Updated: Oct 30, 2020
Well, if the most recent Government statistics are true, the answer is yes. The police recorded 1.3 million domestic related incidents and crimes, 45% were male victims. This statistic always feels hard to believe as the common perception is that males are the perpetrators of domestic abuse and females are the victims.
The figures change substantially when you remove the police recorded domestic related incidents and instead just look at police recorded domestic related crimes. Incidents are classed as reports to the police that after initial investigation concluded there was no notifiable crime. Of nearly 750,000 recorded crimes males make up 25% of the victims.

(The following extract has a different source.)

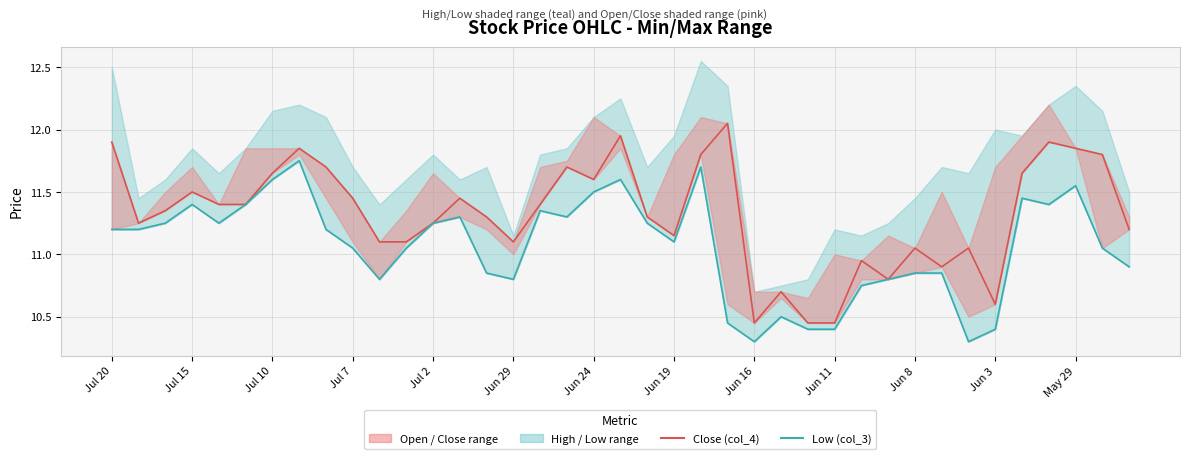

True or false: Low (col_3) and Close (col_4) intersect in this chart.

False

This is a massive drop in the percentage of male victims. Why the drop? There is no hard evidence for the significant disconnect between the figures, my theory is that it is due to a combination of the following three factors:
1. Male victims are not taken seriously by the Police.
2. Female partners make a complaint during the same incident and their account is deemed more credible as a victim account, perhaps because that is true, but potentially because of a bias within the police that males are not the victims of domestic abuse incidents.

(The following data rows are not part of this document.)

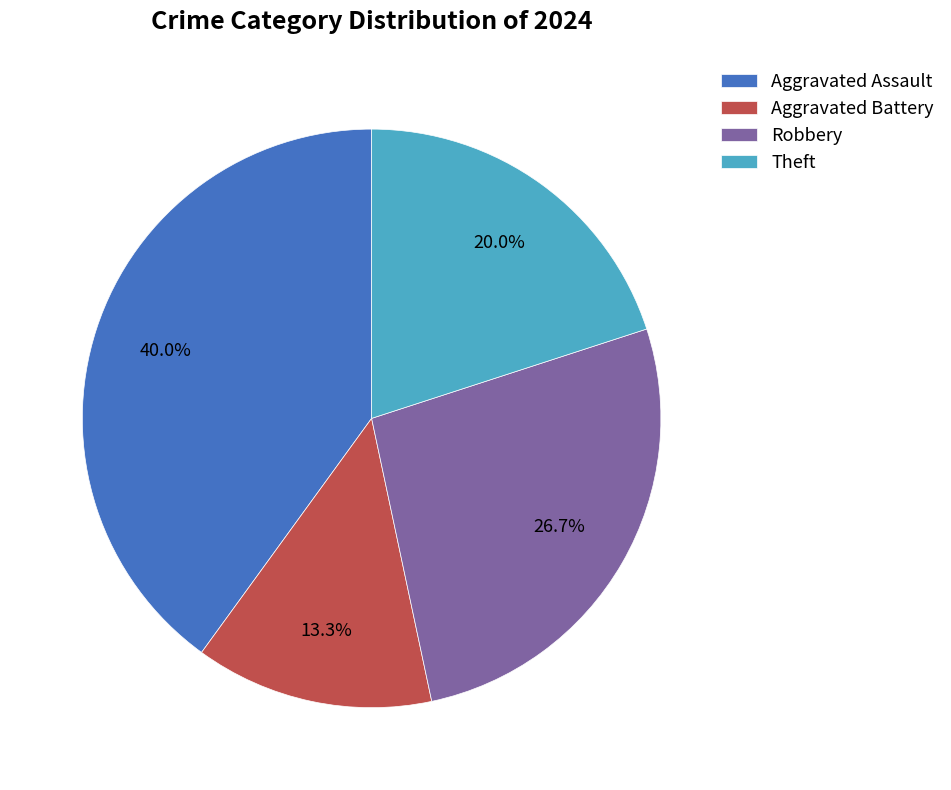

What is the total percentage of Robbery and Theft?

46.7%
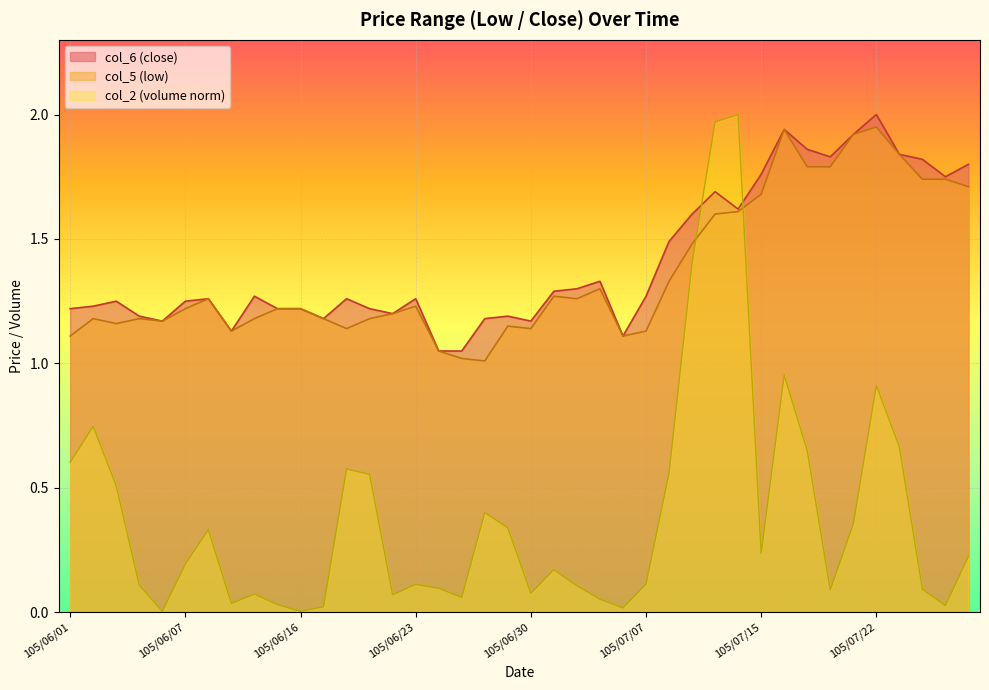

What is the label of the 40th point from the left?

105/07/28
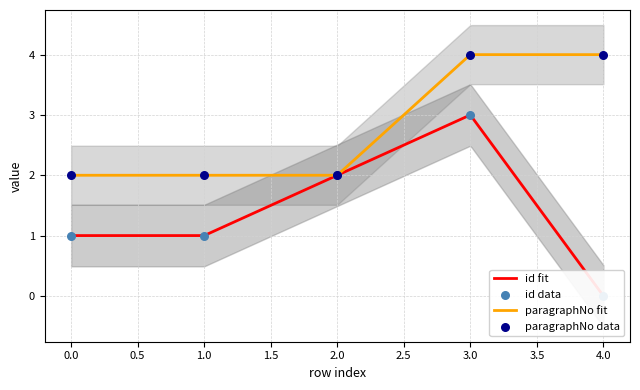

What are all the series names shown in the legend?

id, paragraphNo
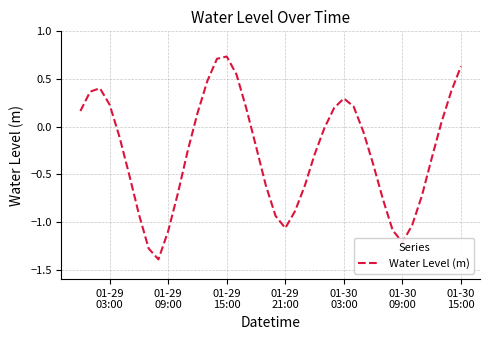

What is the minimum value shown in the chart?

-1.4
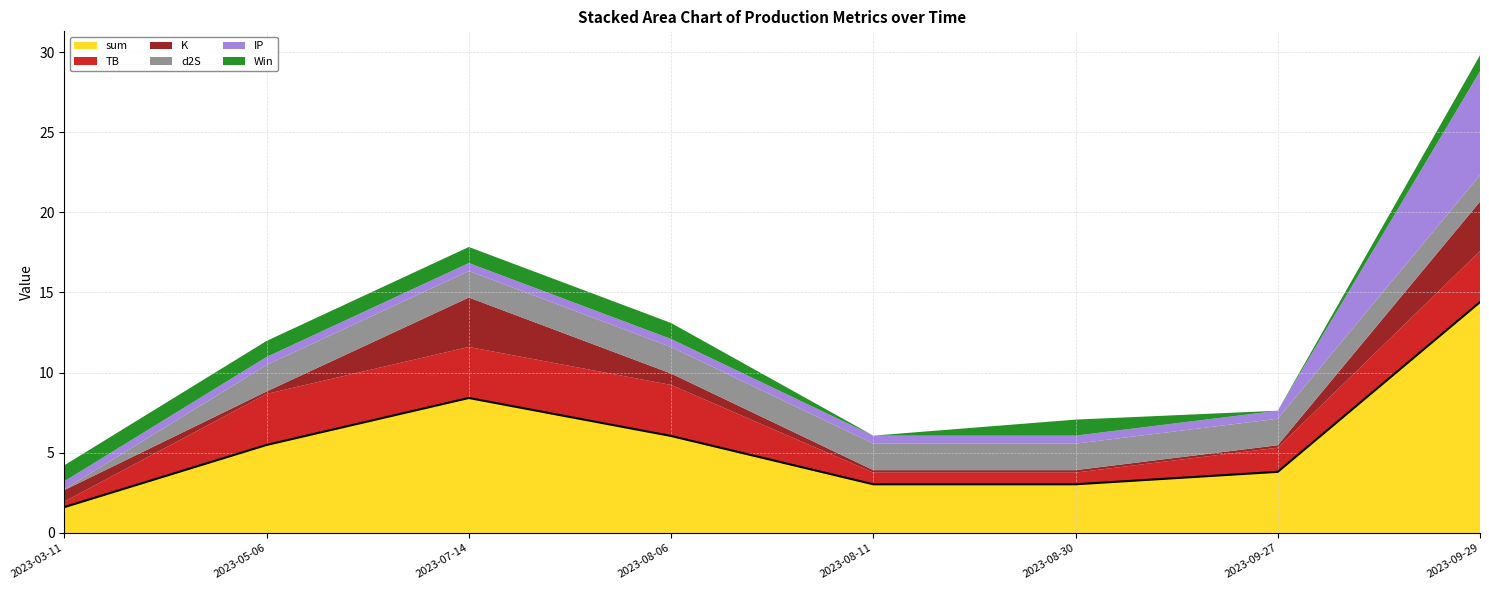

How many data points does each series have?

8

3. Males victims withdraw support for the investigation at an early stage.
In my experience the number of male victim cases that get past a police investigation and progress to a charge and court case is very small. Anecdotally, in my experience a disproportionate number of such cases that do progress to court have white male victims and BAME female suspects, which opens up a whole different can of worms in relation to racial bias within the justice system.
Male victims withdrawing complaints is not uncommon, there is still a social stigma to a male being a victim of domestic abuse, some people will scoff and say the man should ‘get a grip’ or ‘man up’, as if it’s a sign of weakness for a man to be a victim at the hands of a woman. Some males want to withdraw the complaint to save their relationship, especially if they fear losing contact with their children. The statistics show that most domestic abuse victims are married, employed and homeowners, again this may figure in the reasons when males withdraw complaints, the more people have to lose the less likely they are to disrupt the status quo, especially if it is believed that the incident is a one off and the relationship can continue.
Sometimes a desire to withdraw a case is ignored, as in the tragic case of Caroline Flack, the Love Island presenter. Ms Flack was arrested for assaulting her partner and charged by the police, the case progressed to court despite her partner asking for the case to be dropped, the CPS refused and no doubt the emotional stress of the situation contributed to her suicide. This is an example of where the CPS can decide that despite the victim’s wishes for the case to be dropped they proceed with a prosecution as it is deemed to be ‘in the public interest’. In the Flack case I expect they meant that they had other significant evidence upon which to prove their case, perhaps 999 tape recordings or bodycam footage of what was seen and said at the scene, but equally as Ms Flack was a high profile media personality it may have been decided that it was in the public interest that an example should be made to the wider public, and the case couldn’t be just brushed under the carpet.
Less contentious is the fact that the figure of nearly 750,000 reported domestic related crimes is 24% higher than last year. When the next figures come out and include the impact of the covid-19 lockdown and continued isolation measures we expect the numbers to jump again.
What is also clear is that despite the recorded crime and incident figures there are still too many incidents that do not even come to the attention of the police. The Government study estimates there were 2.4 million domestic abuse victims in the past year. They estimate in the last year that 3.8% of men (800,000) and 7.5% of women (1,600,000) have experienced domestic abuse, 5.7% of total population (2.4 million). That leaves over 1 million unreported domestic abuse incidents, a truly shocking figure that highlights the iceberg of domestic abuse suffering in England and Wales.